- [Required action]:
Return all of the data exactly, omitting any images.

[Dataset entries]
== Segment start ==

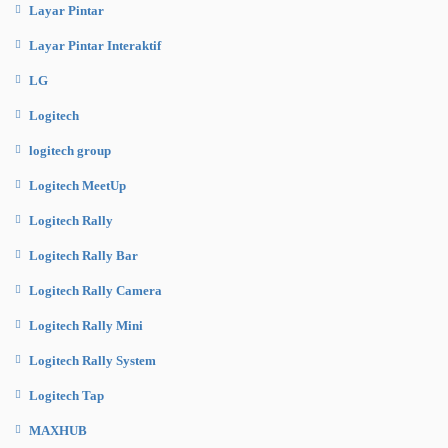
Layar Pintar
Layar Pintar Interaktif
LG
Logitech
logitech group
Logitech MeetUp
Logitech Rally
Logitech Rally Bar
Logitech Rally Camera
Logitech Rally Mini
Logitech Rally System
Logitech Tap
MAXHUB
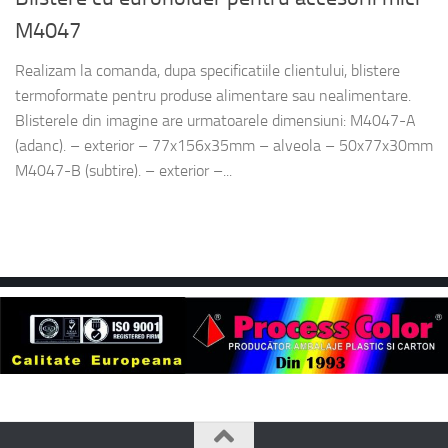
M4047
Realizam la comanda, dupa specificatiile clientului, blistere
termoformate pentru produse alimentare sau nealimentare.
Blisterele din imagine are urmatoarele dimensiuni: M4047-A
(adanc). – exterior – 77x156x35mm – alveola – 50x77x30mm
M4047-B (subtire). – exterior –...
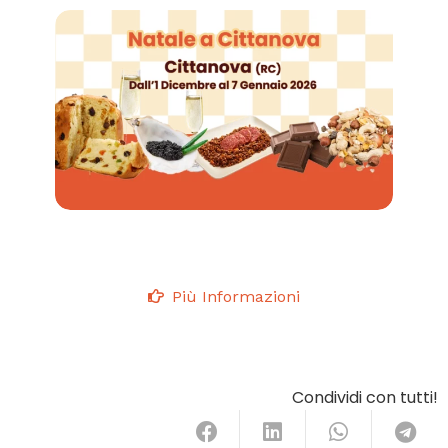
Più Informazioni
Condividi con tutti!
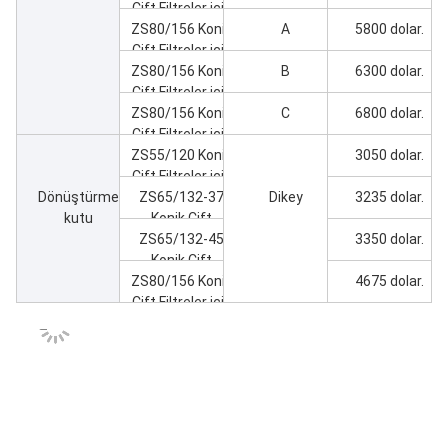
Çift Filtreler için
ZS80/156 Konik
A
5800 dolar.
Çift Filtreler için
ZS80/156 Konik
B
6300 dolar.
Çift Filtreler için
ZS80/156 Konik
C
6800 dolar.
Çift Filtreler için
ZS55/120 Konik
3050 dolar.
Çift Filtreler için
Dönüştürme
ZS65/132-37
Dikey
3235 dolar.
kutu
Konik Çift
ZS65/132-45
Filtreler için
3350 dolar.
Konik Çift
ZS80/156 Konik
Filtreler için
4675 dolar.
Çift Filtreler için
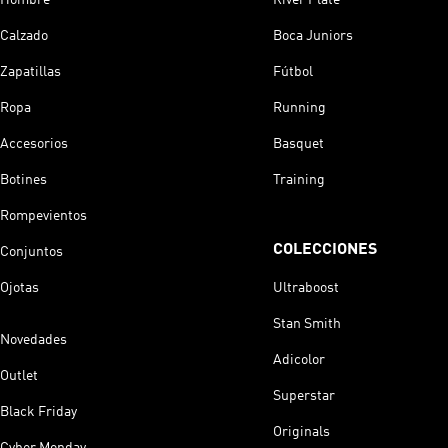
Calzado
Boca Juniors
Zapatillas
Fútbol
Ropa
Running
Accesorios
Basquet
Botines
Training
Rompevientos
COLECCIONES
Conjuntos
Ojotas
Ultraboost
Stan Smith
Novedades
Adicolor
Outlet
Superstar
Black Friday
Originals
Cyber Monday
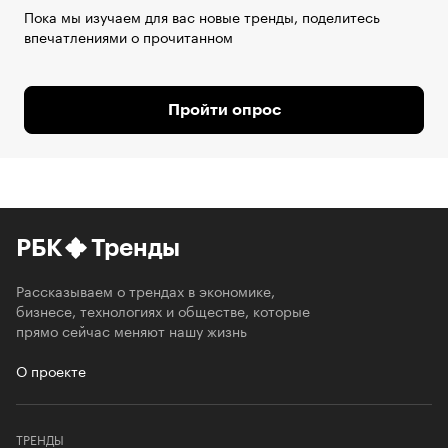
Пока мы изучаем для вас новые тренды, поделитесь
впечатлениями о прочитанном
Пройти опрос
РБК
Тренды
Рассказываем о трендах в экономике,
бизнесе, технологиях и обществе, которые
прямо сейчас меняют нашу жизнь
О проекте
ТРЕНДЫ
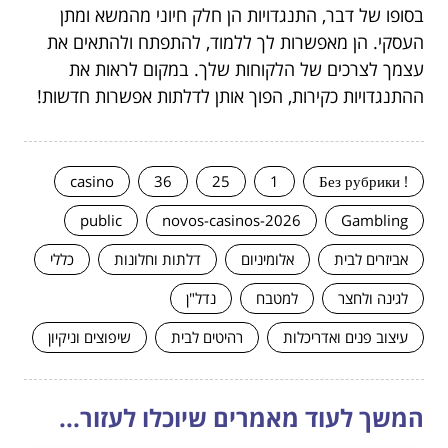
בסופו של דבר, התנגדויות הן חלק חיוני מהמשא ומתן
העסקי. הן מאפשרות לך ללמוד, להתפתח ולהתאים את
עצמך לצרכים של הלקוחות שלך. במקום לראות את
ההתנגדויות כקירות, הפוך אותן לדלתות אפשרות חדשות!
casino
36
25
1
! Без рубрики
public
novos-casinos-2026
Gambling
אביזרים לבית
אלומיניום
דלתות וחלונות
כללי
לגינה ולחצר
למטבח
נדל"ן
עיצוב פנים ואדריכלות
רהיטים לבית
שיפוצים וניקיון
המשך לעוד מאמרים שיוכלו לעזור...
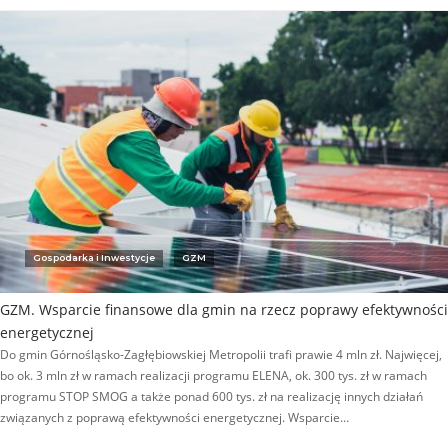
Gospodarka i Inwestycje
GZM
GZM. Wsparcie finansowe dla gmin na rzecz poprawy efektywności
energetycznej
Do gmin Górnośląsko-Zagłębiowskiej Metropolii trafi prawie 4 mln zł. Najwięcej,
bo ok. 3 mln zł w ramach realizacji programu ELENA, ok. 300 tys. zł w ramach
programu STOP SMOG a także ponad 600 tys. zł na realizację innych działań
związanych z poprawą efektywności energetycznej. Wsparcie…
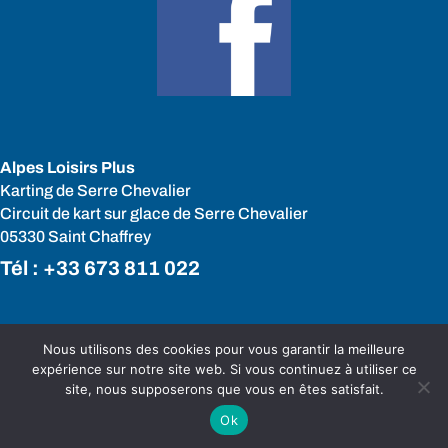
Alpes Loisirs Plus
Karting de Serre Chevalier
Circuit de kart sur glace de Serre Chevalier
05330 Saint Chaffrey
Tél :
+33 673 811 022
Nous utilisons des cookies pour vous garantir la meilleure
Mentions Légales
Politique de Confidentialité
expérience sur notre site web. Si vous continuez à utiliser ce
C.G.V
Plan du Site
site, nous supposerons que vous en êtes satisfait.
Création Site Internet | VEONEO |
Ok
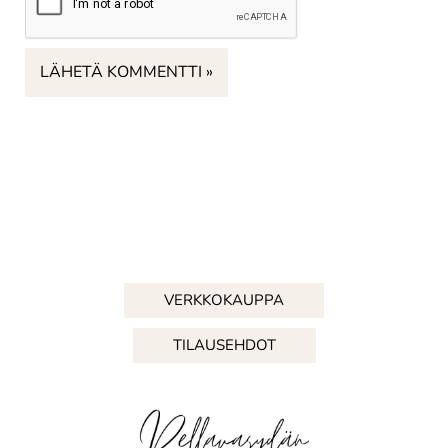
VERKKOKAUPPA
TILAUSEHDOT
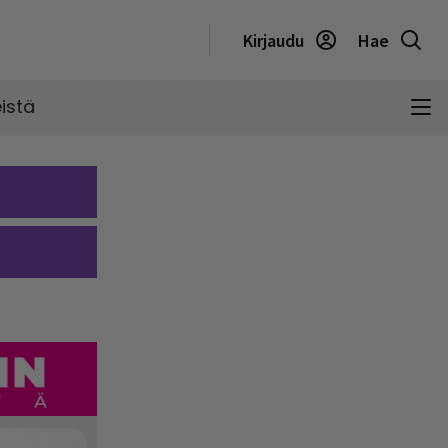
Kirjaudu
Hae
istä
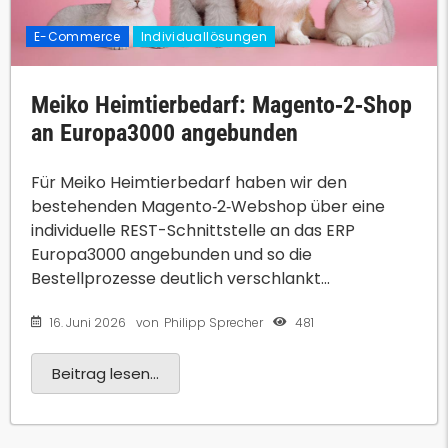
E-Commerce
Individuallösungen
Meiko Heimtierbedarf: Magento‑2‑Shop
an Europa3000 angebunden
Für Meiko Heimtierbedarf haben wir den
bestehenden Magento‑2‑Webshop über eine
individuelle REST-Schnittstelle an das ERP
Europa3000 angebunden und so die
Bestellprozesse deutlich verschlankt...
16. Juni 2026
481
von
Philipp Sprecher
Beitrag lesen...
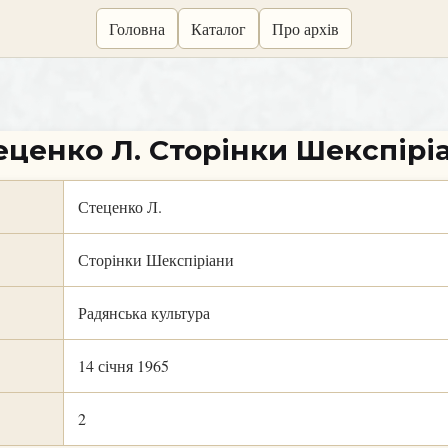
Головна
Каталог
Про архів
еценко Л. Сторінки Шекспірі
Стеценко Л.
Сторінки Шекспіріани
Радянська культура
14 січня 1965
2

== Segment end ==

- [Answer]:
Layar Pintar
Layar Pintar Interaktif
LG
Logitech
logitech group
Logitech MeetUp
Logitech Rally
Logitech Rally Bar
Logitech Rally Camera
Logitech Rally Mini
Logitech Rally System
Logitech Tap
MAXHUB
M4047
Realizam la comanda, dupa specificatiile clientului, blistere
termoformate pentru produse alimentare sau nealimentare.
Blisterele din imagine are urmatoarele dimensiuni: M4047-A
(adanc). – exterior – 77x156x35mm – alveola – 50x77x30mm
M4047-B (subtire). – exterior –...
Più Informazioni
Condividi con tutti!
Çift Filtreler için
ZS80/156 Konik
A
5800 dolar.
Çift Filtreler için
ZS80/156 Konik
B
6300 dolar.
Çift Filtreler için
ZS80/156 Konik
C
6800 dolar.
Çift Filtreler için
ZS55/120 Konik
3050 dolar.
Çift Filtreler için
Dönüştürme
ZS65/132-37
Dikey
3235 dolar.
kutu
Konik Çift
ZS65/132-45
Filtreler için
3350 dolar.
Konik Çift
ZS80/156 Konik
Filtreler için
4675 dolar.
Çift Filtreler için
Calzado
Boca Juniors
Zapatillas
Fútbol
Ropa
Running
Accesorios
Basquet
Botines
Training
Rompevientos
COLECCIONES
Conjuntos
Ojotas
Ultraboost
Stan Smith
Novedades
Adicolor
Outlet
Superstar
Black Friday
Originals
Cyber Monday
Пока мы изучаем для вас новые тренды, поделитесь
впечатлениями о прочитанном
Пройти опрос
РБК
Тренды
Рассказываем о трендах в экономике,
бизнесе, технологиях и обществе, которые
прямо сейчас меняют нашу жизнь
О проекте
ТРЕНДЫ
בסופו של דבר, התנגדויות הן חלק חיוני מהמשא ומתן
העסקי. הן מאפשרות לך ללמוד, להתפתח ולהתאים את
עצמך לצרכים של הלקוחות שלך. במקום לראות את
ההתנגדויות כקירות, הפוך אותן לדלתות אפשרות חדשות!
casino
36
25
1
! Без рубрики
public
novos-casinos-2026
Gambling
אביזרים לבית
אלומיניום
דלתות וחלונות
כללי
לגינה ולחצר
למטבח
נדל"ן
עיצוב פנים ואדריכלות
רהיטים לבית
שיפוצים וניקיון
המשך לעוד מאמרים שיוכלו לעזור...
Gospodarka i Inwestycje
GZM
GZM. Wsparcie finansowe dla gmin na rzecz poprawy efektywności
energetycznej
Do gmin Górnośląsko-Zagłębiowskiej Metropolii trafi prawie 4 mln zł. Najwięcej,
bo ok. 3 mln zł w ramach realizacji programu ELENA, ok. 300 tys. zł w ramach
programu STOP SMOG a także ponad 600 tys. zł na realizację innych działań
związanych z poprawą efektywności energetycznej. Wsparcie…
Alpes Loisirs Plus
Karting de Serre Chevalier
Circuit de kart sur glace de Serre Chevalier
05330 Saint Chaffrey
Tél :
+33 673 811 022
Nous utilisons des cookies pour vous garantir la meilleure
Mentions Légales
Politique de Confidentialité
expérience sur notre site web. Si vous continuez à utiliser ce
C.G.V
Plan du Site
site, nous supposerons que vous en êtes satisfait.
Création Site Internet | VEONEO |
Ok
VERKKOKAUPPA
TILAUSEHDOT
Kirjaudu
Hae
istä
E-Commerce
Individuallösungen
Meiko Heimtierbedarf: Magento‑2‑Shop
an Europa3000 angebunden
Für Meiko Heimtierbedarf haben wir den
bestehenden Magento‑2‑Webshop über eine
individuelle REST-Schnittstelle an das ERP
Europa3000 angebunden und so die
Bestellprozesse deutlich verschlankt...
16. Juni 2026
481
von
Philipp Sprecher
Beitrag lesen...
Головна
Каталог
Про архів
еценко Л. Сторінки Шекспірі
Стеценко Л.
Сторінки Шекспіріани
Радянська культура
14 січня 1965
2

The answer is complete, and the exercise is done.